Dr. Mark Kabins, the spine surgeon convicted in the federal investigation into fraud within the legal and medical professions, has filed a lawsuit to overturn a five-year ban preventing him from getting paid to treat federally insured patients.

He is suing Kathleen Sebelius, secretary of the U.S. Department of Health and Human Services. Kabins, who is no longer on federal probation, contends the ban violated his constitutional rights and is destroying his medical livelihood.

"Because of this unlawful exclusion, Dr. Kabins has lost a significant number of his medical patients, has difficulty obtaining employment in the medical profession and has incurred significant financial and reputational harm," his lawyer, David Chesnoff, wrote.

The ban has made it "extremely difficult, if not impossible" for Kabins to perform surgery on patients because there is no "viable party" to compensate Kabins if the federal Medicare and Medicaid programs refuse to pay him, Chesnoff said

"Additionally," Chesnoff added, "most hospitals in which he has performed his surgical services, as well as nongovernmental commercial insurance plans, will not allow him to furnish services because of his status as an excluded person."

Chesnoff said Sebelius wrongly concluded that his client's conviction fell under the federal insurance prohibition.

Kabins pleaded guilty in the lawyer-doctor investigation to one count of misprision of felony, not reporting a crime committed by others. He admitted he failed to disclose a secret agreement between former malpractice medical consultant Howard Awand and Noel Gage, the attorney for Melodie Simon, a former Kabins patient. Gage agreed not to sue two surgeons, including Kabins, who operated on Simon, who became a paraplegic.

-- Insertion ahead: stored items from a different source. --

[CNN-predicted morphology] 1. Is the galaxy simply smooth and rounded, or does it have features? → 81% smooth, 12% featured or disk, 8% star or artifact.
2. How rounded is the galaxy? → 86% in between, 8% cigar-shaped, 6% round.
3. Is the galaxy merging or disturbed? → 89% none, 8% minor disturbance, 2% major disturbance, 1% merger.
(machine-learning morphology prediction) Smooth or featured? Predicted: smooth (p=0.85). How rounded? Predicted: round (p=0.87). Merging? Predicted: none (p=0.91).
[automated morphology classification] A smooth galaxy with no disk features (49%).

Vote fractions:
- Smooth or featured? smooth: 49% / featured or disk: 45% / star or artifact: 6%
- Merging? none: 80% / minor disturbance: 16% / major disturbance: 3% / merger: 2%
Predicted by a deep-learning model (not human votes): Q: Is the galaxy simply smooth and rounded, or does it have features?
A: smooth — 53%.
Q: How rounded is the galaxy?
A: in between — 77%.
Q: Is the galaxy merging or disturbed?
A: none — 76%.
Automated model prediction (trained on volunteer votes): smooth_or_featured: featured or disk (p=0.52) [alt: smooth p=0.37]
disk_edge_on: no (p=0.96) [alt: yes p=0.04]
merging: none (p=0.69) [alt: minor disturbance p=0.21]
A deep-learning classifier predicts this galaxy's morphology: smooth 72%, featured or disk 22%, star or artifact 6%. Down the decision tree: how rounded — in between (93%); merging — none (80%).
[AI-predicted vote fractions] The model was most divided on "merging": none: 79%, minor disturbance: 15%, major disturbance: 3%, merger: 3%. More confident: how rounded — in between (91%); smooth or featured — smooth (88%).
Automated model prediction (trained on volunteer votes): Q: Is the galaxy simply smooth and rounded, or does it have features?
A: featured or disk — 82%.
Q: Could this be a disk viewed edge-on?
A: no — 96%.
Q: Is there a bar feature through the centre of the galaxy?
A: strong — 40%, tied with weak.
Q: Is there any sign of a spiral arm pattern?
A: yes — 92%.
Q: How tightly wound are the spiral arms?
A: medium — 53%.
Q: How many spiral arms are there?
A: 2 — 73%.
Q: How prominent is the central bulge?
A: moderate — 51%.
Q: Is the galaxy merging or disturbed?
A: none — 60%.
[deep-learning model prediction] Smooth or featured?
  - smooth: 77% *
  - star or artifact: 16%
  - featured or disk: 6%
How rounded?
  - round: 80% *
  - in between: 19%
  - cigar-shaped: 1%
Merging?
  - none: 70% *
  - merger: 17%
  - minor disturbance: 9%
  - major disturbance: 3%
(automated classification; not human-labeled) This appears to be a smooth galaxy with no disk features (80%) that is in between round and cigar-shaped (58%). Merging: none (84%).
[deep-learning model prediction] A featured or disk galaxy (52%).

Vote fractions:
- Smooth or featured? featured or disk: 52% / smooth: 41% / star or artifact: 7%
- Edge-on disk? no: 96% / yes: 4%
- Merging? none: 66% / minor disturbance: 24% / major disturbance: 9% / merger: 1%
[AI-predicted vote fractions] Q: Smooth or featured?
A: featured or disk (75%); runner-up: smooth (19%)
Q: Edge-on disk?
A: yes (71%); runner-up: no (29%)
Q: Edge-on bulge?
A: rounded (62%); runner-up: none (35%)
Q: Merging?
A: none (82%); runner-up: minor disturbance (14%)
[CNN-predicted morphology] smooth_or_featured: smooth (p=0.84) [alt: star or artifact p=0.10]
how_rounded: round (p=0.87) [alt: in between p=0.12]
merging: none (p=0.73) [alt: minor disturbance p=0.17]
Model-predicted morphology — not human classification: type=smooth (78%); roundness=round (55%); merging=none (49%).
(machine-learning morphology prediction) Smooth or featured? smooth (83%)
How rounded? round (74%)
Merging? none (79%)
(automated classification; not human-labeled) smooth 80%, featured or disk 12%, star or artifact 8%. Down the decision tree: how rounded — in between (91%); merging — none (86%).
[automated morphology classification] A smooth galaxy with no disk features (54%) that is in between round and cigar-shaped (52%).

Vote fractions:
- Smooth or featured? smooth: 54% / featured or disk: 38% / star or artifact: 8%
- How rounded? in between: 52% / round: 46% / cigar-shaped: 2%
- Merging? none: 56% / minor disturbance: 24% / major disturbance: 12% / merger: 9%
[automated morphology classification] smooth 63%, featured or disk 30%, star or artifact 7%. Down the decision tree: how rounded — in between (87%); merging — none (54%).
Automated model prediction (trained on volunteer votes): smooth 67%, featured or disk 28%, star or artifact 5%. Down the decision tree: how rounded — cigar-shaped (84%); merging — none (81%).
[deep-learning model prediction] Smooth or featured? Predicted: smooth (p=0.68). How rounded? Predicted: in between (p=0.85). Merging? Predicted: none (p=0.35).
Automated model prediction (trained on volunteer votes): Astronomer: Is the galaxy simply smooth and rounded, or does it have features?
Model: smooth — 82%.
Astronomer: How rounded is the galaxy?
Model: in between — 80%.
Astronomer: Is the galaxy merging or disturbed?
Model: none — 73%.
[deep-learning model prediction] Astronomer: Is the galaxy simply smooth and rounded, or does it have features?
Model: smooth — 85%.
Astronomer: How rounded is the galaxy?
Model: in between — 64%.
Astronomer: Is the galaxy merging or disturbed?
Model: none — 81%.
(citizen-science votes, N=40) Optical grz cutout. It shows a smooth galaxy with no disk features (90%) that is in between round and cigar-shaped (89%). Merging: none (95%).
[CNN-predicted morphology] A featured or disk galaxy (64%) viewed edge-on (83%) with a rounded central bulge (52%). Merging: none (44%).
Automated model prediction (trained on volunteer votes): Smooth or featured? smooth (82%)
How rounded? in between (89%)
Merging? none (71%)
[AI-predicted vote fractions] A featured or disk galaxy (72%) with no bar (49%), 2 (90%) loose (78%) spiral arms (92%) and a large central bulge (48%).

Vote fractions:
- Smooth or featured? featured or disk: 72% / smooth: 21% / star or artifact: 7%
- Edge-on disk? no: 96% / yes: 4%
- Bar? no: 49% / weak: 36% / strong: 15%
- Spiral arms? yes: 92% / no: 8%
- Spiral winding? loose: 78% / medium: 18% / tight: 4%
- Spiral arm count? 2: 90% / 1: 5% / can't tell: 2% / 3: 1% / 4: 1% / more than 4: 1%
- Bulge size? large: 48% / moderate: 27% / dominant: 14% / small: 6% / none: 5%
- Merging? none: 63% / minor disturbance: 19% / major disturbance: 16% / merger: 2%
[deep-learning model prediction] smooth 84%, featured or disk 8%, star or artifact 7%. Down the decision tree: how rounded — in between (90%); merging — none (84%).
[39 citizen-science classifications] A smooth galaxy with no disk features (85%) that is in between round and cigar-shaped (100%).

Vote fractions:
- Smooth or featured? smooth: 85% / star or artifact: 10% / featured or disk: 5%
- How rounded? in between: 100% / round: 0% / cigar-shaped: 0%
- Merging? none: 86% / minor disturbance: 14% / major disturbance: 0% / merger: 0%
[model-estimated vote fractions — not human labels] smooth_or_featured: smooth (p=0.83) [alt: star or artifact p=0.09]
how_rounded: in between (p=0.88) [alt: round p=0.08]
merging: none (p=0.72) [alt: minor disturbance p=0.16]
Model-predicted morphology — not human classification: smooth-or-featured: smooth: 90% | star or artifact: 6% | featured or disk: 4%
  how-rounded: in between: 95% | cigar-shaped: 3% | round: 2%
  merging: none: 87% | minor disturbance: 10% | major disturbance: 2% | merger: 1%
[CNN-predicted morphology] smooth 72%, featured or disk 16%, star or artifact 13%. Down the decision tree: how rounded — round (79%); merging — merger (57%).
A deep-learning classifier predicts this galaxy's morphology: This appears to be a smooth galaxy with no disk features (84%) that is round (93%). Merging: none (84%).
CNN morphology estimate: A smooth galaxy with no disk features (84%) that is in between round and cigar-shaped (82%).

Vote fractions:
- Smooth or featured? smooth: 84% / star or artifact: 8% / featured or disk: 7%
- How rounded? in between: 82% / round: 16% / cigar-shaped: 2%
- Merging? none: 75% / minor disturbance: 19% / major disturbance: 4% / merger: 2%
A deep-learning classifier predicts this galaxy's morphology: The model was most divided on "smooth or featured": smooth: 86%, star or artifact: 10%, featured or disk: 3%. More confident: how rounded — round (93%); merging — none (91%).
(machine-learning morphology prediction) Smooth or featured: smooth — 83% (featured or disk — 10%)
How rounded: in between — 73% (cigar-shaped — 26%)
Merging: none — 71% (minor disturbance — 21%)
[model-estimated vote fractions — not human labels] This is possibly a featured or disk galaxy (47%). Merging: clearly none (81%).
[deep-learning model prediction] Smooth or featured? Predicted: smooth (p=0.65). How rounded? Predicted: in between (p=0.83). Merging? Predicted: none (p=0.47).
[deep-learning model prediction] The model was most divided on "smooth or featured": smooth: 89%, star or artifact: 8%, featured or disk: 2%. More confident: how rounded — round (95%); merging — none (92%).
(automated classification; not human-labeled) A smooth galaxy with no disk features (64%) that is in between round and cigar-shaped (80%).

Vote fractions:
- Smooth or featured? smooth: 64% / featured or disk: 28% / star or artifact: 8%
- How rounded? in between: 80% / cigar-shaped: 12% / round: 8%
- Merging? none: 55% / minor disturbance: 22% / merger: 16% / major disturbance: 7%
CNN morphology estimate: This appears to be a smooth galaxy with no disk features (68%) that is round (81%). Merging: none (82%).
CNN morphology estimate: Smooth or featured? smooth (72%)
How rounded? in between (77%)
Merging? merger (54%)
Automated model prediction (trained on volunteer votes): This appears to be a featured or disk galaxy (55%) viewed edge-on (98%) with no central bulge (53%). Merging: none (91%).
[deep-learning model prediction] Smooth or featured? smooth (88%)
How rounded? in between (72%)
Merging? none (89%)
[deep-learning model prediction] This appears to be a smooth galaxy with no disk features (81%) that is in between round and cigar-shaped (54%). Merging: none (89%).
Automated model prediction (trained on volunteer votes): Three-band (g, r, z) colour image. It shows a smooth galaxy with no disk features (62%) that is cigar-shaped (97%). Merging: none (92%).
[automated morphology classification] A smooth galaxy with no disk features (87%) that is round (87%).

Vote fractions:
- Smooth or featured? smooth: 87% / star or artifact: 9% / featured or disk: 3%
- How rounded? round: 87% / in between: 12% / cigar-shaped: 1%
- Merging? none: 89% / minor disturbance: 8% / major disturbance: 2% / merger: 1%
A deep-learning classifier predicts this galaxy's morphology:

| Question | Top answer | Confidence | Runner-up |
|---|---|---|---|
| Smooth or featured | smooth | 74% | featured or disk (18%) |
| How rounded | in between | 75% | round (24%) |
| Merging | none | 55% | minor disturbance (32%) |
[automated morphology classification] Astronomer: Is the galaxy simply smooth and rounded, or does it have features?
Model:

The conviction had nothing to do with the quality of health care Kabins provided Simon, and Kabins is in good standing with the American Medical Association, Chesnoff said.

At the request of Chesnoff, a federal judge in September ended Kabins' five-year probation after 19 months, in part because of testimony from Simon, who praised the care she received from Kabins.

Prosecutors had filed court papers urging that Kabins remain on probation. But the judge concluded the government claims were "not convincing or supported by evidence."